Readwriteweb posted an article about blog search and the best tools out there at the moment. I happened to come across a paper by Marti Hearst, Susan Dumais and Matthew Hurst called "What should blog search should look like". It was presented at SSM 08 and is particularly interesting, not just because of who wrote it.
They acknowledge that blog search isn't very good right now and propose a "faceted navigation interface" as being a good place to start. They say that blog search needs to be integrated with search of other forms of social media, so that particular topics can be analysed.
They note that some of the problems surrounding blog search have been the lack of academic work on search interfaces, and also interfaces that don't make good use of the available data. They mention Mishne & de Rijke who looked at query log analysis on interface design and who found that:
52% chose adhoc queries with named entities
25% (of the rest) high level topics
23% (remaining) navigational and adult queries and so on
20% of the most popular queries were related to breaking news
So blog search was used for thoughts on topics and discussion about current events.
They note that blogs are different from other web documents because of the language used, structure, and recency is more important too. The data is people centric and subjective.
Their methods involves sentiment analysis over particular topics over time, finding quality authors, and useful information published in the past. They rightly say that current blog engines try to do this but aren't very good at it. Google doesn't list enough, and others don't list ones that are current. They also highlight the need for sentiment analysis (which we have seen in many papers now) but say that as well as product review sites we should include microblogs, academic journals and other publications.

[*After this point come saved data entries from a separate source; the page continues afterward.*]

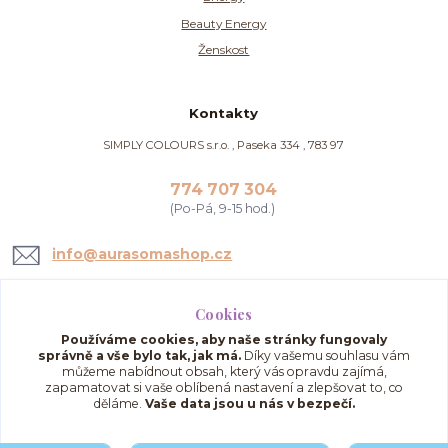
Beauty Energy
Ženskost
Kontakty
SIMPLY COLOURS s.r.o. , Paseka 334 , 783 97
774 707 304
(Po-Pá, 9-15 hod.)
info@aurasomashop.cz
Cookies
Používáme cookies, aby naše stránky fungovaly
správně a vše bylo tak, jak má.
Díky vašemu souhlasu vám
můžeme nabídnout obsah, který vás opravdu zajímá,
zapamatovat si vaše oblíbená nastavení a zlepšovat to, co
děláme.
Vaše data jsou u nás v bezpečí.
Upravit sběr cookies.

They say that blog search should:
Organise and aggregate the results more effectively focusing on comments, who else has blogged about the topic...Blogpulse they say is very simplistic but Blogrunner for example was better.
The quality of blogs needs to be properly assessed using good metrics like original content vs complementary content, Amount of relevant content covered, style and tone.
Subtopics need to be identified.
Information relating to the authors (comment authors, links in and what kinds of things link in, number of authors, quality of comments, variety of viewpoints.
They propose to use these variables in a PageRank type algorithm.
They propose a faceted one which they believe to be efficient for navigation on information collections. their facets are related to the variables listed above and also a few others. They also say that people search is highly important, the idea of content claiming by Ramakrishnan & Tomkins discusses this. They also think that people should have individual profiles. Another idea from the authors is to include matching blog style and personality. It would also be useful to use usual text classification (using "links typed by opinion polarity"), relevance feedback, collaborative filtering, and implicit selection.
They do note that these in the past have not proved very successful but should work for blogs and that additionally descriptive queries would help.
This is just a shortish summary of their paper, I suggest reading the whole thing for a full picture and must say that it is a very good paper unsurprisingly, and a very good starting point for elaborate research and discussions on the topic - you'll need ACM access.